_Passage_:
If you read my last entry, you may recall that as of last month, I’ve been vegan 16 years (eek!). Throughout that time, I’ve tried to eat a balanced, nutritious, organic-as-possible diet – whole grains, vegetables, legumes, nuts, fruits, minimal sugar, zero supplements, and of course WAY too much coffee. And being such a conscious vegan, of course, impacts what I eat on the bike.
But let’s start with the most extreme example of “what I eat on the bike”:
It’s July. It’s HOT. There is no wind. Oh, and it’s Park City, Utah – so it’s also very high and hilly. It’s like mile 55 of 80 miles or so, around 2 pm. My brain is starting to turn on me – I’m feeling inexplicably wacky. I’ve eaten through my mainstay on-the-bike food (we’ll get to that), and I really, really need more food. I’m about to hit a wall. And at moments like this, I want one snack and one snack only:
Diet Dr. Pepper and Swedish Fish.
Other than these moments, I can’t remember a time I’ve wanted Diet Dr. Pepper since I was a teenager – the pre-vegan days. However, the day after I decided, definitively, to go vegan, I burst into a 7-11 in a panic and flipped over the nearest bag of Swedish Fish to check the ingredients: PHEW. No gelatin. Just sugar. THANK HEAVEN. But despite that very real, slightly embarrassing episode, I probably eat Swedish Fish once every three years – except at these moments of desperation while pedaling.
But here’s what’s important about Diet Dr. Pepper and Swedish Fish: they give me what I need when I need it, and they don’t make me feel sick to my stomach. Here’s a very, very short list of things that reliably don’t make me feel sick while cycling:
- Clif Bars (the blueberry and carrot cake ones especially, mmmmmmm)
- Water with Nuun
- Honey Stingers (I’m a vegan who’ll sometimes eat honey)
…And the occasional Swedish Fish and Diet Dr. Pepper. But usually, for the typical 50-ish mile ride in the spring or summer, the winning combo for me is two big bottles of water – one of them with a Nuun tablet – and two Clif bars in my pockets.
Here’s an equally short list of things that really make me want to vomit on the bike:
- “goos” of any kind
- Shot blocks of any kind
As a road cyclist who’s somehow gotten really into long-distance riding and a good bit of climbing, and like all people who find themselves enamored (mildly obsessed?) with cycling, I’ve had to learn how to nourish myself for riding. I don’t pretend to have it all figured out, nor do I intend to tell you what to do to nourish yourself as a cyclist. What I will emphasize is this: anything is better than hitting that wall.
Make sure you figure out the answer to these questions: What gives you lasting energy for riding? Do you need a big meal the night before and no breakfast? Do you need a hearty breakfast and no dinner? Or both? And solve this riddle: what’s small enough to fit in your back pockets, nutritious enough to satiate you and palatable enough to not make you sick under the particular circumstances of pedaling up and down and along roads and tracks of all sorts? I’ve come to believe that the answer to that riddle will be different for everyone. Can you even stand to eat anything while you ride? (My riding partner barely eats while he rides – he’s a goddamn camel.)
Figuring out what food works for you to keep you pedaling is just as important as figuring out the right bike fit and riding kit. And hey, if that means the occasional bag of Swedish Fish, so be it.

_Recorded data_:
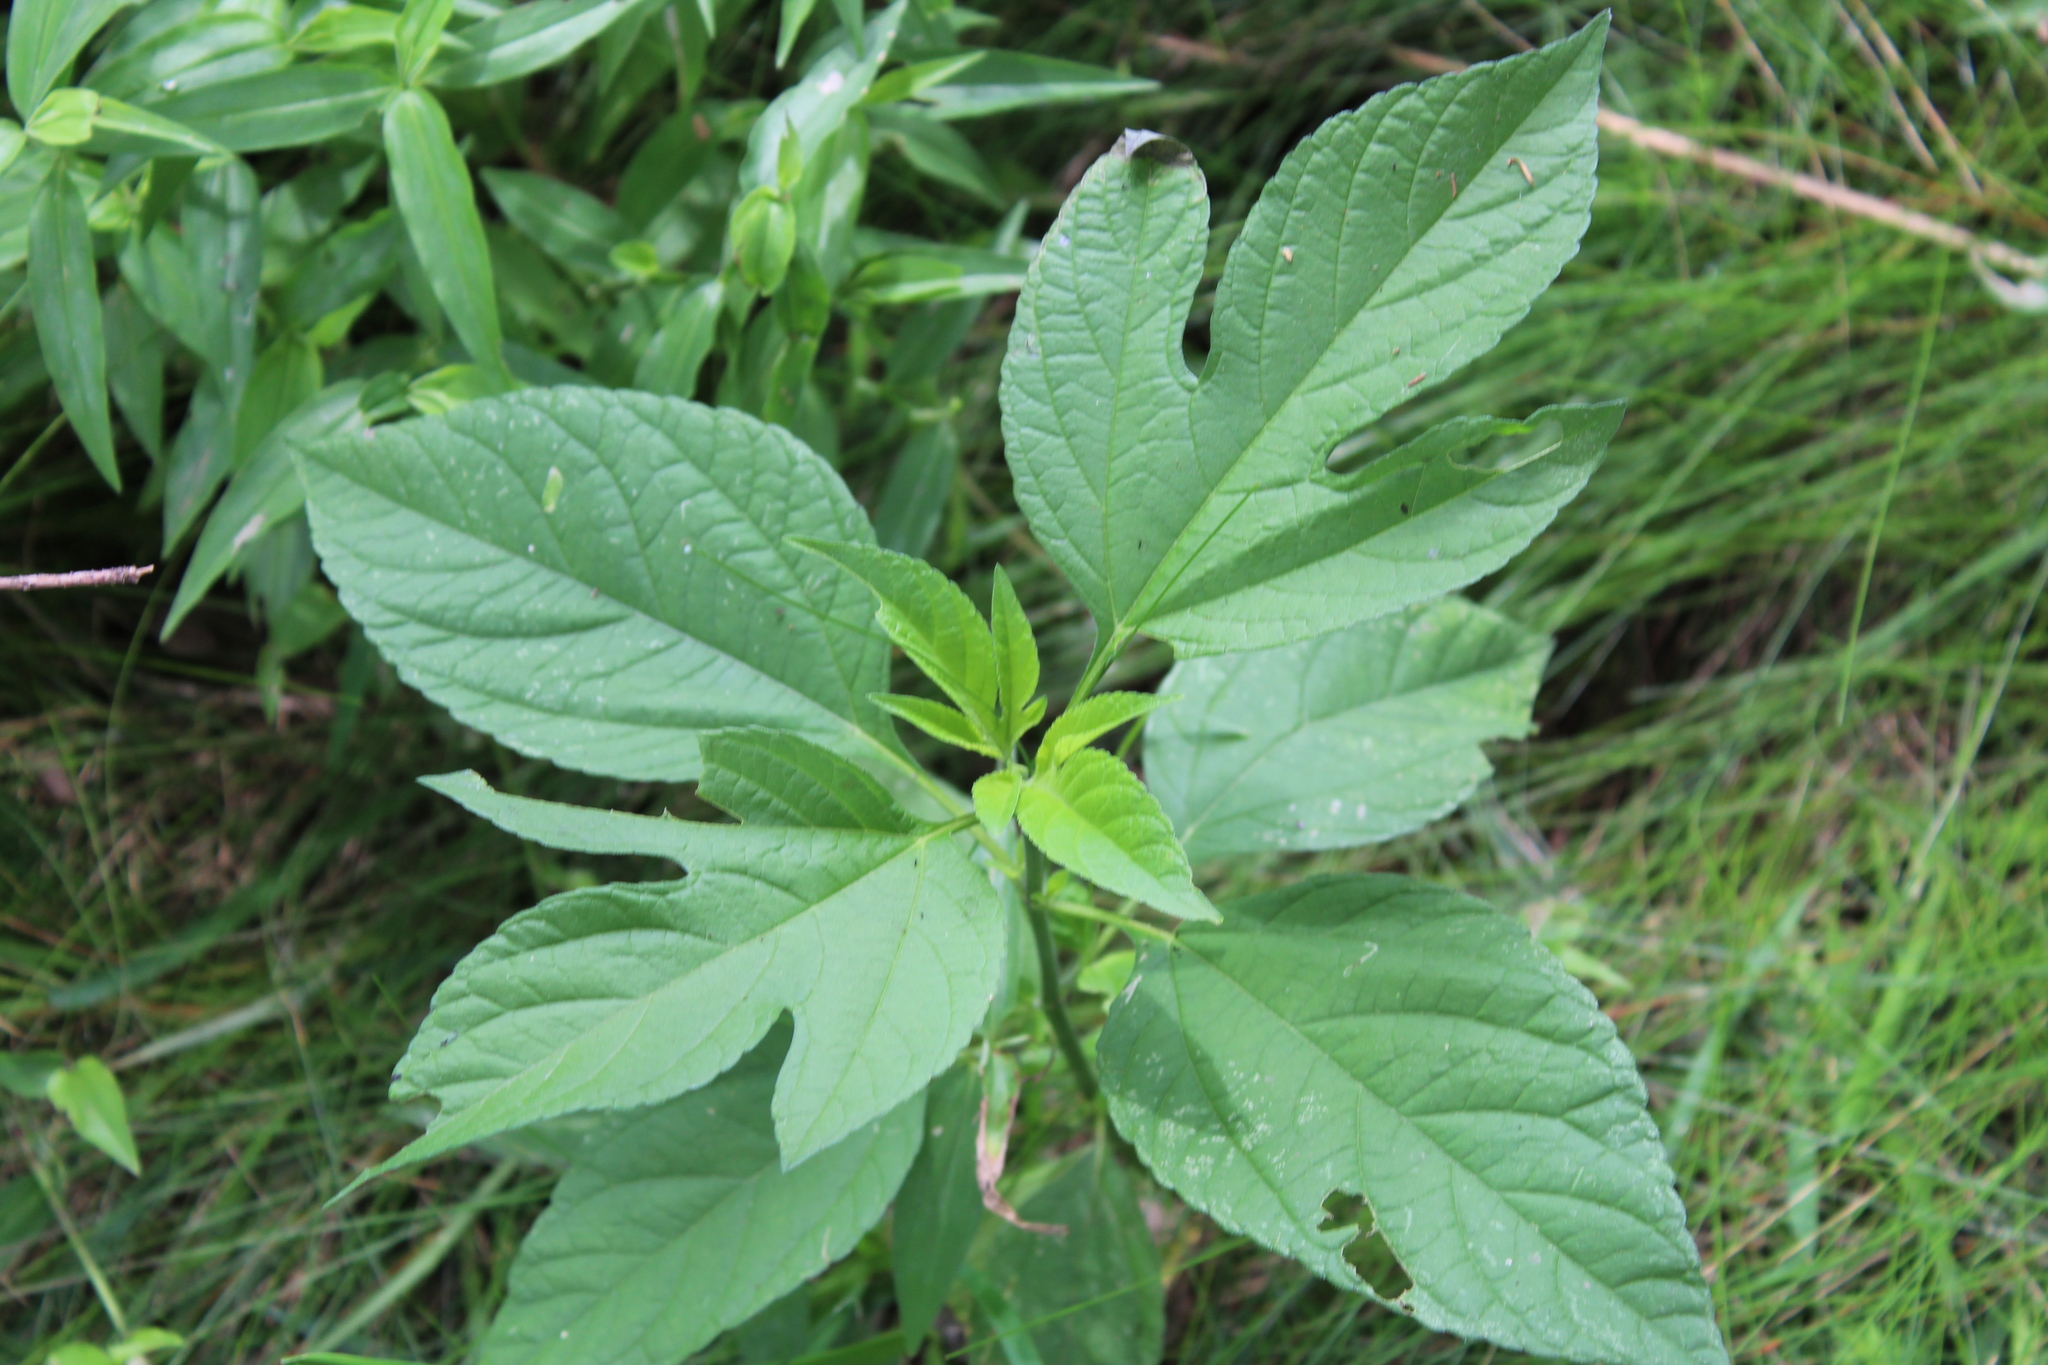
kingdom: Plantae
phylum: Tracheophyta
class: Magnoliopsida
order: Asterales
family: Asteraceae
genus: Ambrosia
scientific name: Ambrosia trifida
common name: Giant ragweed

---

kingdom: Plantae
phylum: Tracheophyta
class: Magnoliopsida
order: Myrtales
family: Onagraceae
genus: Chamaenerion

_Task item 1_:
From the post about eating while cycling, reproduce the passage from "- Water with" up to and including "in my pockets.".
_Task item 2_:
According to the post about eating while cycling, what combination works best for a typical 50-mile ride in spring or summer?
Rely only on the post about eating while cycling, not on the listing.

_Answer box 1_:
- Water with Nuun
- Honey Stingers (I’m a vegan who’ll sometimes eat honey)
…And the occasional Swedish Fish and Diet Dr. Pepper. But usually, for the typical 50-ish mile ride in the spring or summer, the winning combo for me is two big bottles of water – one of them with a Nuun tablet – and two Clif bars in my pockets.

_Answer box 2_:
Two big bottles of water, one with a Nuun tablet, and two Clif bars carried in the pockets.